Le président algérien Abelmadjid Tebboune est apparu dimanche à la télévision pour la première fois depuis près de deux mois et son hospitalisation en Allemagne pour être soigné du nouveau coronavirus pour annoncer un prochain retour dans son pays.
« Aujourd’hui, grâce à Dieu,je suis en convalescence. Cela va prendre encore deux ou trois semaines pour que je reprenne mes forces physiques », a affirmé Tebboune, 75 ans, très amaigri mais la voix ferme, dans une déclaration non annoncée, au lendemain du 1er anniversaire de sa victoire électorale.

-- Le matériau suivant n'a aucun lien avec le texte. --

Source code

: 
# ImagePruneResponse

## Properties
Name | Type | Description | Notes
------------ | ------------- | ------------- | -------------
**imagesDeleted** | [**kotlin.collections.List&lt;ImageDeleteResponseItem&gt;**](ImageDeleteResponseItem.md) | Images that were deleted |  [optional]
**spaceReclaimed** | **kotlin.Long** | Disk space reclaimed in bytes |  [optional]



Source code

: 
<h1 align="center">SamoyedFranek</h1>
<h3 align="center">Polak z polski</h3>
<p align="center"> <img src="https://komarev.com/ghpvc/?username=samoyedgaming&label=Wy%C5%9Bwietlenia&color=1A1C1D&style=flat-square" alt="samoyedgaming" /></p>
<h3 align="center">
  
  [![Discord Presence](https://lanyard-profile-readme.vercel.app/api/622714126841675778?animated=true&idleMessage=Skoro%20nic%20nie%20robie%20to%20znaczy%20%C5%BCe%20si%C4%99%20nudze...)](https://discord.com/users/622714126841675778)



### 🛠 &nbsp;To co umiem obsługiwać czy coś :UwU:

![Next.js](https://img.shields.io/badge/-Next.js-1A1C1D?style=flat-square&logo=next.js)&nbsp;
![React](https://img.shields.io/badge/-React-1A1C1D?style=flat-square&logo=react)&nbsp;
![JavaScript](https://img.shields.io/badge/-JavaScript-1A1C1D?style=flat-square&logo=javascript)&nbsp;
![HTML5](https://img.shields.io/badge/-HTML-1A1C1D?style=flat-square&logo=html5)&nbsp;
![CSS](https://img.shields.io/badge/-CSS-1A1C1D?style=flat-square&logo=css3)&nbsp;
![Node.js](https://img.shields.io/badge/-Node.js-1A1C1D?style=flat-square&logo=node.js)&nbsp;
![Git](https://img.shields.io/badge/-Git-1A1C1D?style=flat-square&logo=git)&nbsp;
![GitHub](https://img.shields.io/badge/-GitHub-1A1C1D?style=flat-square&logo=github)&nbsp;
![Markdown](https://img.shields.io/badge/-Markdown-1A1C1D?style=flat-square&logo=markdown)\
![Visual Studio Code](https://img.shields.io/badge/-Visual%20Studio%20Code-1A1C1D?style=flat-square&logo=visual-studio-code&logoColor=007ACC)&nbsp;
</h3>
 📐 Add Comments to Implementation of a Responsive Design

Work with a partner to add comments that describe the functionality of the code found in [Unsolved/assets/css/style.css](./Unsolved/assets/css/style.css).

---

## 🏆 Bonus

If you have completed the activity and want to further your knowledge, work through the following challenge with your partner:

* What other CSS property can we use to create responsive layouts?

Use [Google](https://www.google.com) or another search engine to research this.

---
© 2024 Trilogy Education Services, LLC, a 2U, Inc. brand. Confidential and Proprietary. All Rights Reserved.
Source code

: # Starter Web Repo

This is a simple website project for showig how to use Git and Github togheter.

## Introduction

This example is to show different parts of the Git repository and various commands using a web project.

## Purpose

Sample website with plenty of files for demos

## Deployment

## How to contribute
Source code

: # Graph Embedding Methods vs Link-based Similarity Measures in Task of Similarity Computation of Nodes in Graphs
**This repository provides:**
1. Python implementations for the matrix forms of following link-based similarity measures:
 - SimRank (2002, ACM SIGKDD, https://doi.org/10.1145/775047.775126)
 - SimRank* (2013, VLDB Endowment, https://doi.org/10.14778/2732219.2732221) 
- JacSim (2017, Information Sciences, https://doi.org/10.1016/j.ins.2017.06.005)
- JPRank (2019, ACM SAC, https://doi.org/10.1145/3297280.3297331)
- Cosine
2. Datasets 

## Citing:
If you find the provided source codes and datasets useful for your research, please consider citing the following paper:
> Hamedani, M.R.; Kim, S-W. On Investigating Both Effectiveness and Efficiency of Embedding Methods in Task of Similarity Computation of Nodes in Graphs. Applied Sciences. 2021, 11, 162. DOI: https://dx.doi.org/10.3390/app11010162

Alors que son absence prolongée avait alimenté informations contradictoires, rumeurs, et désinformation, le chef de l’Etat a promis d’être de retour parmi les Algériens « dans les plus brefs délais », dans ce discours surprise de cinq minutes sur son compte Twitter relayé par la télévision.
La dernière apparition publique de Tebboune remontait au 15 octobre lorsqu’il avait reçu le ministre français des Affaires étrangères Jean-Yves Le Drian.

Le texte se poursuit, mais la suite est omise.